I can imagine several reactions. Perhaps someone with an art degree will place it in a historical context, the history of abstract painting. "It looks like so-and-so's paintings." Some meaning is thereby generated, but it's clearly fraudulent in a sense, something created by the viewer through his or her personal history and knowledge. There can be no way to connect the work to the meaning that viewer creates outside that viewer's mind except through duplication of said viewer's experiences. Simply put, we can't understand the painting the way he does without his knowledge.

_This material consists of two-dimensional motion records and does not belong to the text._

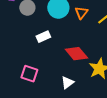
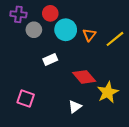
pink square: (29, 74) -> (26, 98), moved

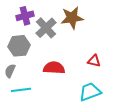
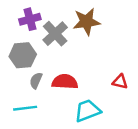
red triangle: (94, 61) -> (120, 82), moved
gray semicircle: (10, 71) -> (36, 81), moved
cyan trapezoid: (90, 92) -> (88, 111), moved

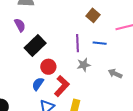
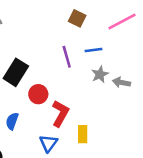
gray star: (84, 65) -> (100, 74), moved
blue semicircle: (38, 84) -> (12, 121), moved

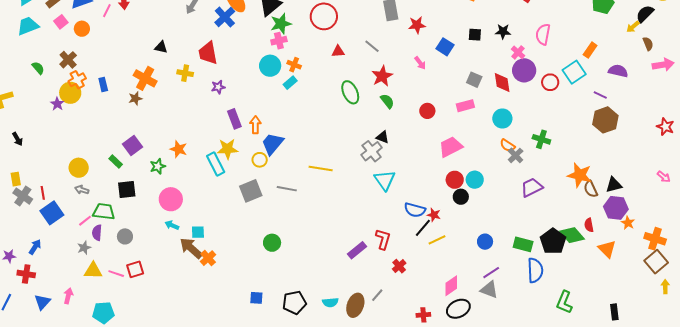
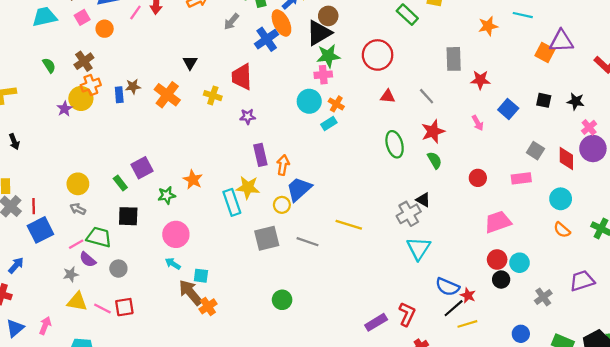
black triangle: (161, 47) -> (190, 63), turned 40
brown star: (135, 98) -> (133, 86), moved
gray cross: (516, 155) -> (543, 297), moved
purple semicircle: (97, 233) -> (88, 260), turned -63

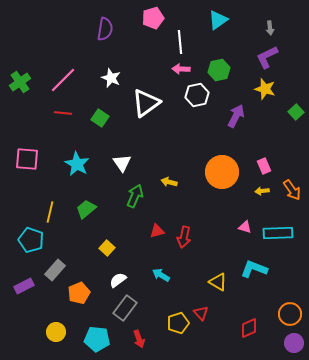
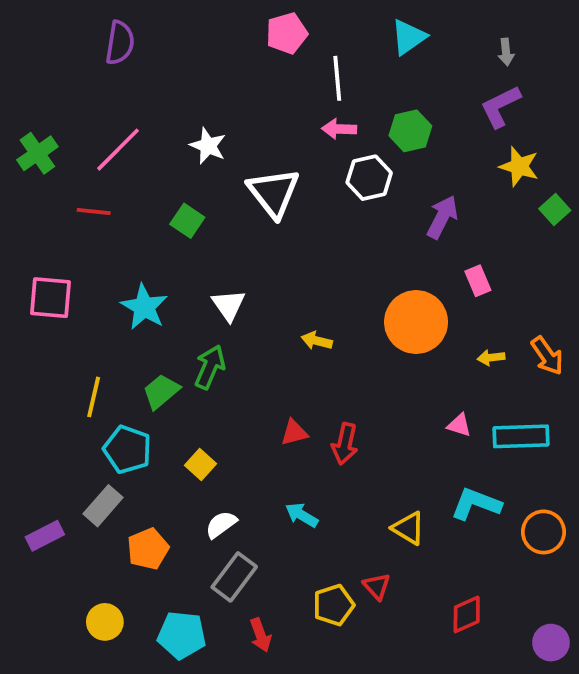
purple semicircle: (105, 29) -> (120, 43), moved
yellow star: (265, 89) -> (519, 166), moved
white triangle: (146, 103) -> (274, 193), turned -32
red line: (63, 113) -> (94, 211), moved
pink rectangle: (264, 166) -> (478, 281), moved
green arrow: (135, 196) -> (210, 367), moved
cyan pentagon: (31, 240) -> (127, 449), moved
orange circle: (290, 314) -> (543, 532), moved

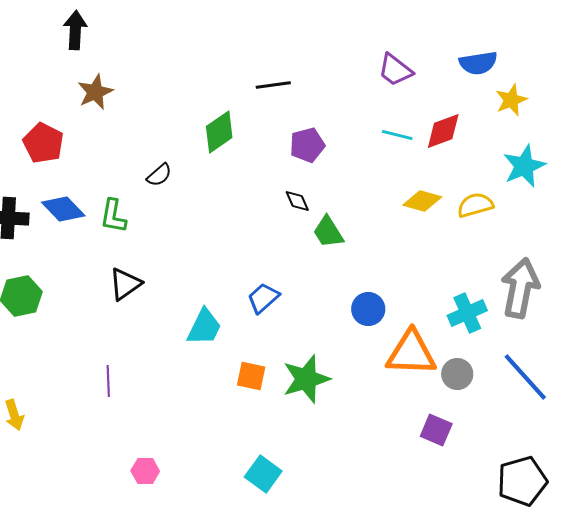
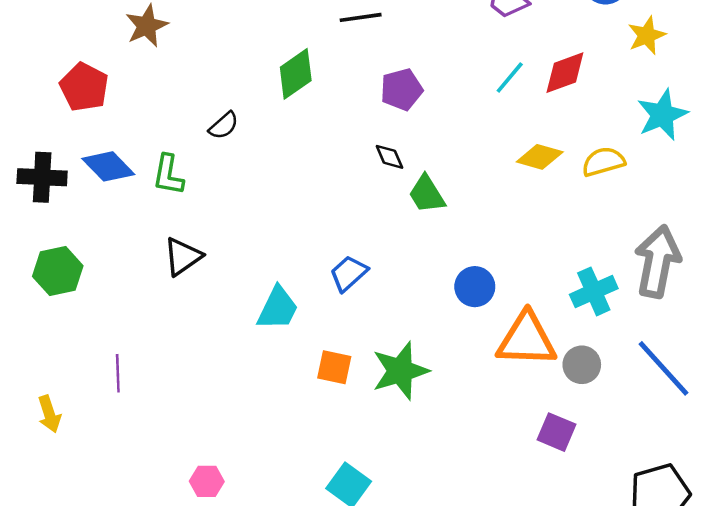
cyan line: (397, 135) -> (510, 77), turned -64
purple line: (108, 381) -> (118, 373), moved

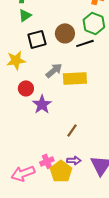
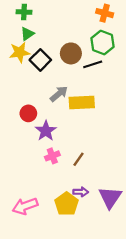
black square: (37, 39) -> (40, 60), turned -30
yellow star: (16, 60) -> (20, 52), moved
pink cross: (47, 161) -> (52, 156), moved

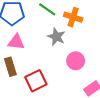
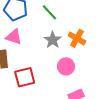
orange cross: (73, 17) -> (77, 38), moved

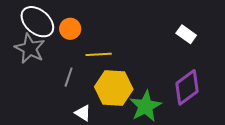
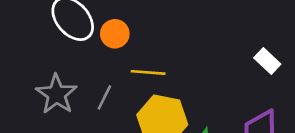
gray star: (30, 48) -> (56, 94), moved

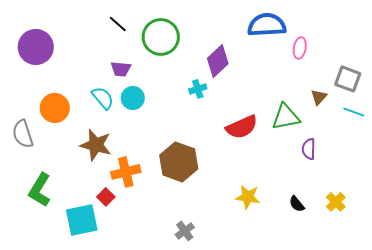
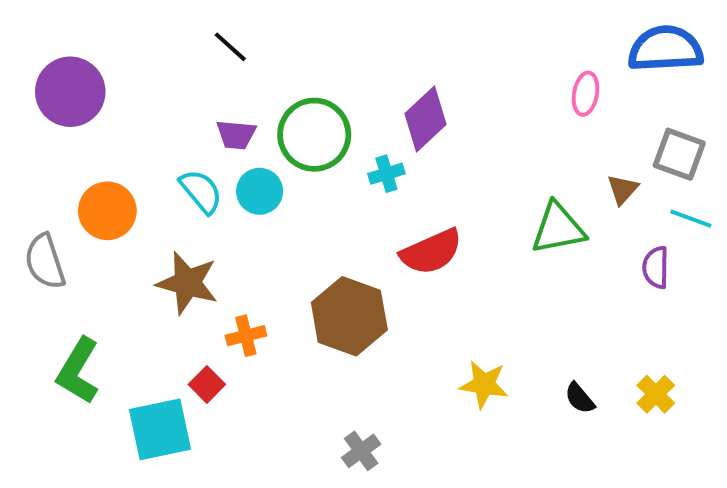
blue semicircle: (267, 25) -> (666, 49), moved
green circle: (161, 37) -> (314, 135), moved
red semicircle: (242, 127) -> (431, 252), moved
purple semicircle: (309, 149) -> (656, 267), moved
orange cross: (126, 172) -> (246, 336), size x0.7

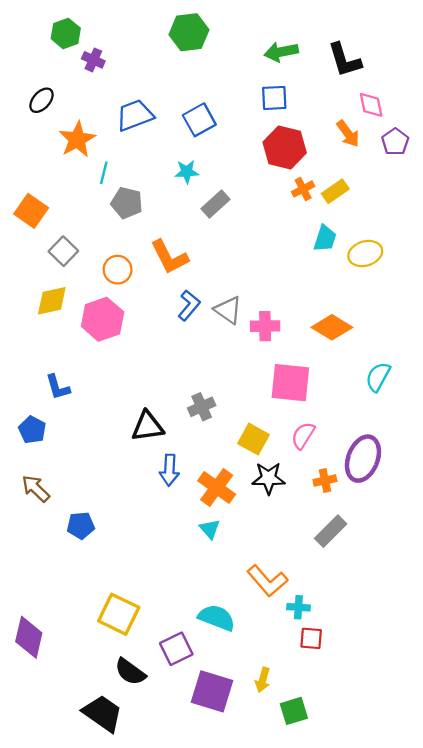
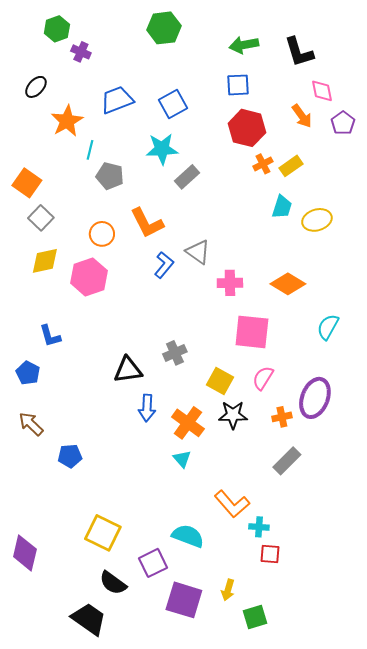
cyan star: (187, 172) -> (162, 149), size x1.5
gray square: (63, 251) -> (41, 218), moved
gray triangle: (228, 310) -> (198, 252), moved

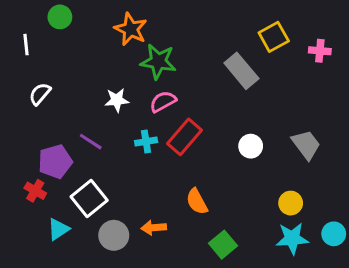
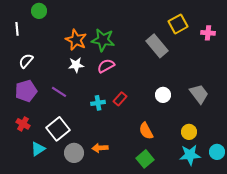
orange star: (131, 29) -> (76, 40), moved
red rectangle: (184, 137) -> (120, 99), moved, size x0.6
cyan cross: (146, 142) -> (98, 103), moved
purple pentagon: (55, 162) -> (26, 91), moved
orange semicircle: (197, 202) -> (146, 131), moved

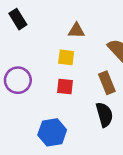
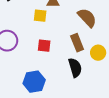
yellow square: (66, 57) -> (40, 16), moved

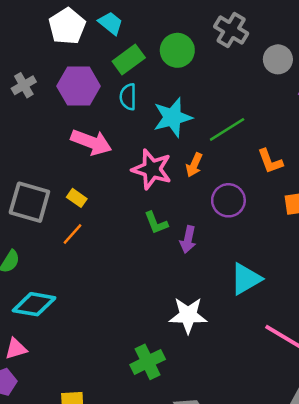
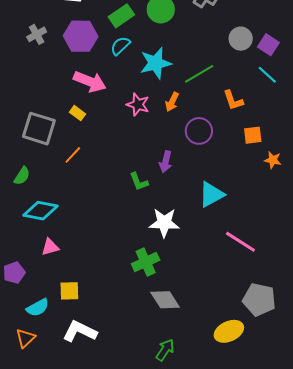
gray circle: (278, 59) -> (241, 39), moved
cyan semicircle: (128, 97) -> (120, 46), turned 45
pink star: (152, 169) -> (138, 105), size x0.7
yellow rectangle: (77, 198) -> (78, 113), moved
green L-shape: (156, 223) -> (139, 182), moved
pink triangle: (16, 349) -> (50, 247), moved
green cross: (148, 362) -> (146, 262), moved

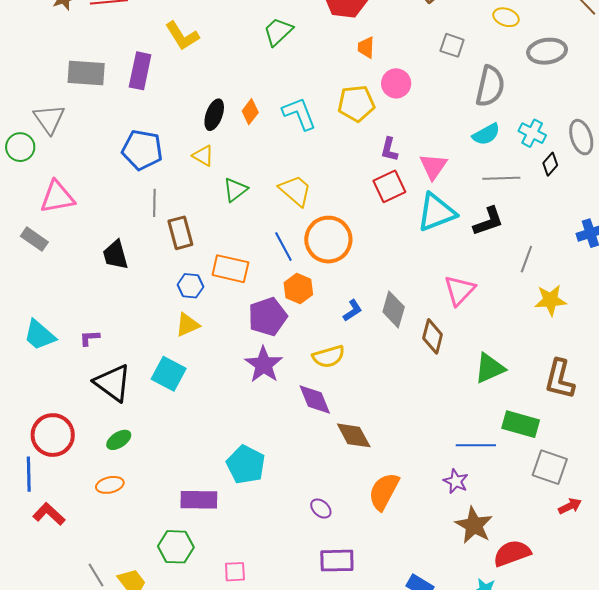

But suppose another viewer takes one look and proclaims the painting to be meaningless trash, and simply walks away and never considers the painting again. "Ah," might say the art degree holder, "it's simply meaningless to you. If you knew about such-and-such it would make much more sense to you." So suppose he listens to the other man, and comes to some terms with the painting by learning about abstract art.

Fair enough, and it's probably true. But what's the point of this exercise? It's something we do on a fairly regular basis I think, and art simply makes the process explicit and hyper-conscious.

Those who like to connect everything to the political might suggest that doing these things helps us to reframe our perceptions of the world, make us self-conscious about the meanings we make. I think this is probably true as well, but it reduces the enjoyment of art to a civic duty, a petty liberal mind-opener. What a bore.

I don't mean to suggest that the above isn't a valid position, but I do want to deny it as the primary function of art.

Why can't we see our tendency to make meaning from chaos as the pointless exercise it is? Why must we make connections and causal inferences in art when it is clearly superfluous to survival? "But what's the point of that painting?" The question offends me. Of course it's pointless. What's the point of making up points when they aren't needed?

Sitting in front of a painting like this, and watching the people gather round and hearing the cogs in their heads turn and turn, making meaning from nothing, like God on the first day of creation, would make clear to one how foolish and sad we are sometimes. How predictable. How silly.

Could we just look at it? Can it just be? Without meaning.